DATASET RECORDS Start Marker

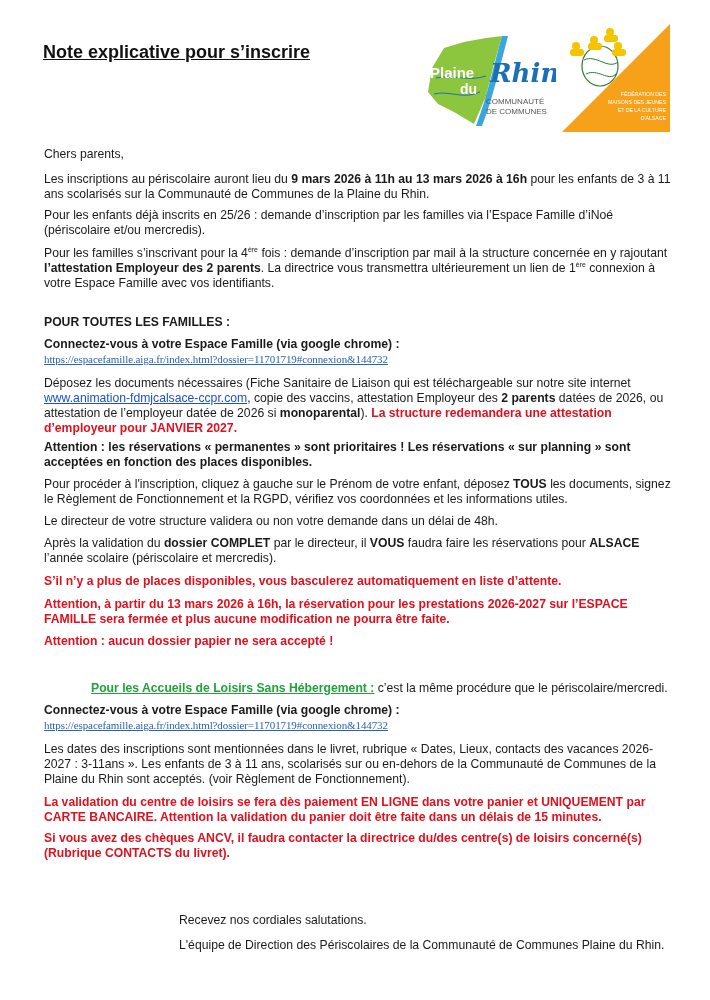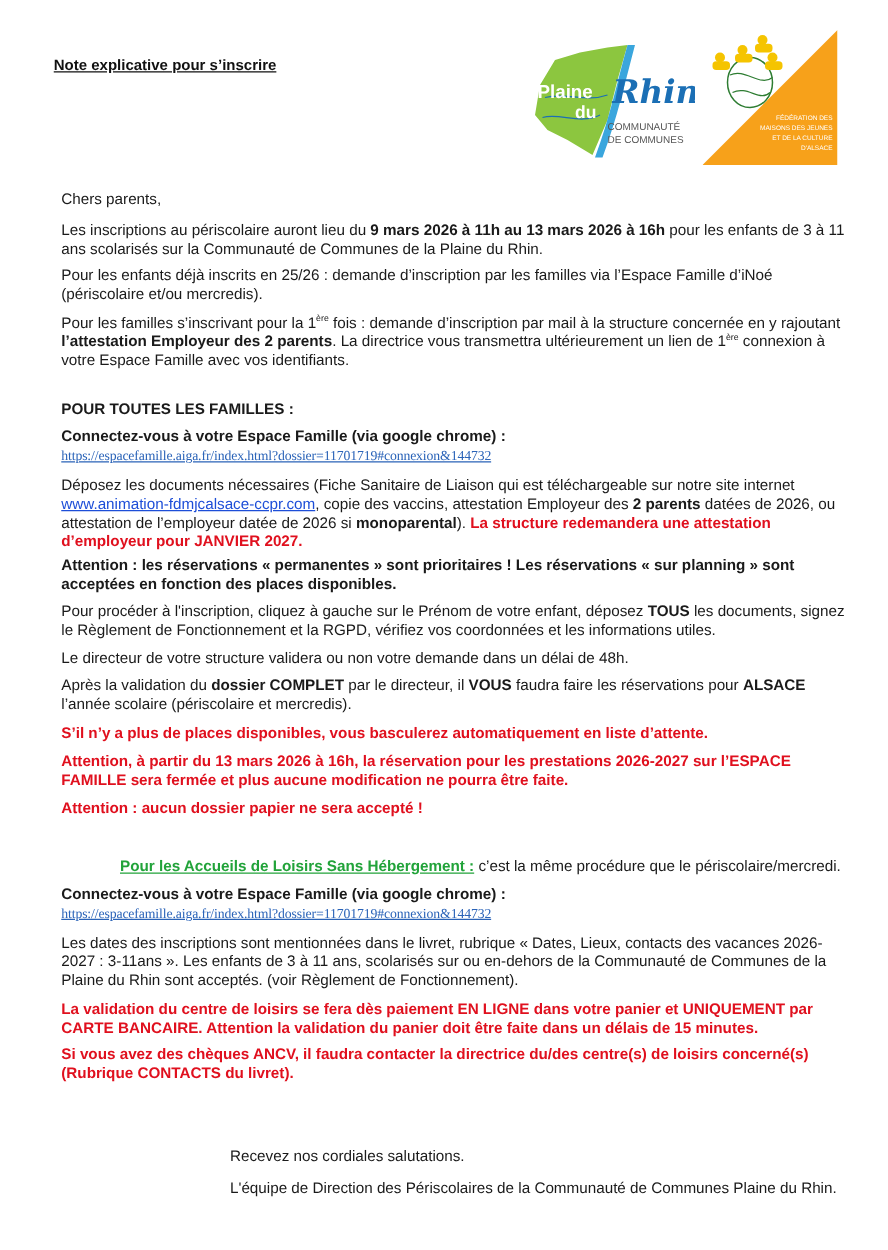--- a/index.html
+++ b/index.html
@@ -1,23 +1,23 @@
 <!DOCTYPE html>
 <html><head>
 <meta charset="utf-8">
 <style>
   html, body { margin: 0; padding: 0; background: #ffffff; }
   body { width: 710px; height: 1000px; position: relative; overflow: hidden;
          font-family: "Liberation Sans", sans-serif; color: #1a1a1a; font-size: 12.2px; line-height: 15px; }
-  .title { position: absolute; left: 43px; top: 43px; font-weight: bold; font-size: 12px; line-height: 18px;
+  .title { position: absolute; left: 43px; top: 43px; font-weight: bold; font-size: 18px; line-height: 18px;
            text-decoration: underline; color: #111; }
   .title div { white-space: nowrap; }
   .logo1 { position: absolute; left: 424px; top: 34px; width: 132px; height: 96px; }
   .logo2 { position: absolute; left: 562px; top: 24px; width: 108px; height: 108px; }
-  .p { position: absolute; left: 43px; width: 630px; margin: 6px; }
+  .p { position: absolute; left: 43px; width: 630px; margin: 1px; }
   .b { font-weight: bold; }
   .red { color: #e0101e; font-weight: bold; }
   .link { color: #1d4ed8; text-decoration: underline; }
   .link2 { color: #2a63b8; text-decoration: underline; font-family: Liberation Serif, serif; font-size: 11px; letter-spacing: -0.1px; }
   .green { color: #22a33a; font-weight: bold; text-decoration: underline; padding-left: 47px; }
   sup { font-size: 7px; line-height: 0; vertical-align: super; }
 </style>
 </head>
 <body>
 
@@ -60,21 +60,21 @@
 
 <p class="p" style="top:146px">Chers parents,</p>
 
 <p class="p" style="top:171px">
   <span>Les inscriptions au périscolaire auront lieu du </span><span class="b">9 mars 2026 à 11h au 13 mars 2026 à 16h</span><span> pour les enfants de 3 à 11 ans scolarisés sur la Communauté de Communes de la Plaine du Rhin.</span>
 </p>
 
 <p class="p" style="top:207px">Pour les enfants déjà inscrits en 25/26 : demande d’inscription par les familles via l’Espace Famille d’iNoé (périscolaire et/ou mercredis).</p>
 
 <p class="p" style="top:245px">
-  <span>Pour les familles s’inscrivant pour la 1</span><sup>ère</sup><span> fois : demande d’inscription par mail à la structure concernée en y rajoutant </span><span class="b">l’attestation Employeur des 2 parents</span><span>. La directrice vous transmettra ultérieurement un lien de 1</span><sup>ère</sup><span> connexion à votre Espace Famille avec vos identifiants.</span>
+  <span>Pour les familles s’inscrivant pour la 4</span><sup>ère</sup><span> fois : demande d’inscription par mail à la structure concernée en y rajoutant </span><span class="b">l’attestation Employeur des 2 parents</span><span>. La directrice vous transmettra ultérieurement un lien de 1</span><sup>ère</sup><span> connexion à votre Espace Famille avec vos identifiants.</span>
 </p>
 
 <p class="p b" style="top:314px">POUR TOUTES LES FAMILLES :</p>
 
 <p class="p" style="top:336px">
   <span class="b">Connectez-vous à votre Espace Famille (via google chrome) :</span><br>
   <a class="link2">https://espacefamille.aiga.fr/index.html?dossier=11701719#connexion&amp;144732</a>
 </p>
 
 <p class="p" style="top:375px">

DATASET RECORDS End Marker
DATASET RECORDS Start Marker

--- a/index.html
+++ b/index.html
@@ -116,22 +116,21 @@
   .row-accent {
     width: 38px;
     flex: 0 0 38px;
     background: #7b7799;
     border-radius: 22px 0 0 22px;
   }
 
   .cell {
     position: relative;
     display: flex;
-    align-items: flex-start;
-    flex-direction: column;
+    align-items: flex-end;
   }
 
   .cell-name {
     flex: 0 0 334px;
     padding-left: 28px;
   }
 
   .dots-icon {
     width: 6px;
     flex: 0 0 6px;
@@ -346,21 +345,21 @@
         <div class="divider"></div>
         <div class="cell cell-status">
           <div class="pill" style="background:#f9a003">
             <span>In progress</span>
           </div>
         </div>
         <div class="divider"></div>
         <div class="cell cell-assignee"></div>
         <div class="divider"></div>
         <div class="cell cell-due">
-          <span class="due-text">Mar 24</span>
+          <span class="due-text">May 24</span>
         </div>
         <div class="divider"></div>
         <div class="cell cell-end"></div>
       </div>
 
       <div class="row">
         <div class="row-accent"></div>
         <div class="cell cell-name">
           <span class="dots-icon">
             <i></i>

DATASET RECORDS End Marker

INSTRUCTIONS TO FOLLOW: Work out how many lines above contain "weight"; write only the number.

RESULT FOR THIS EXERCISE: 5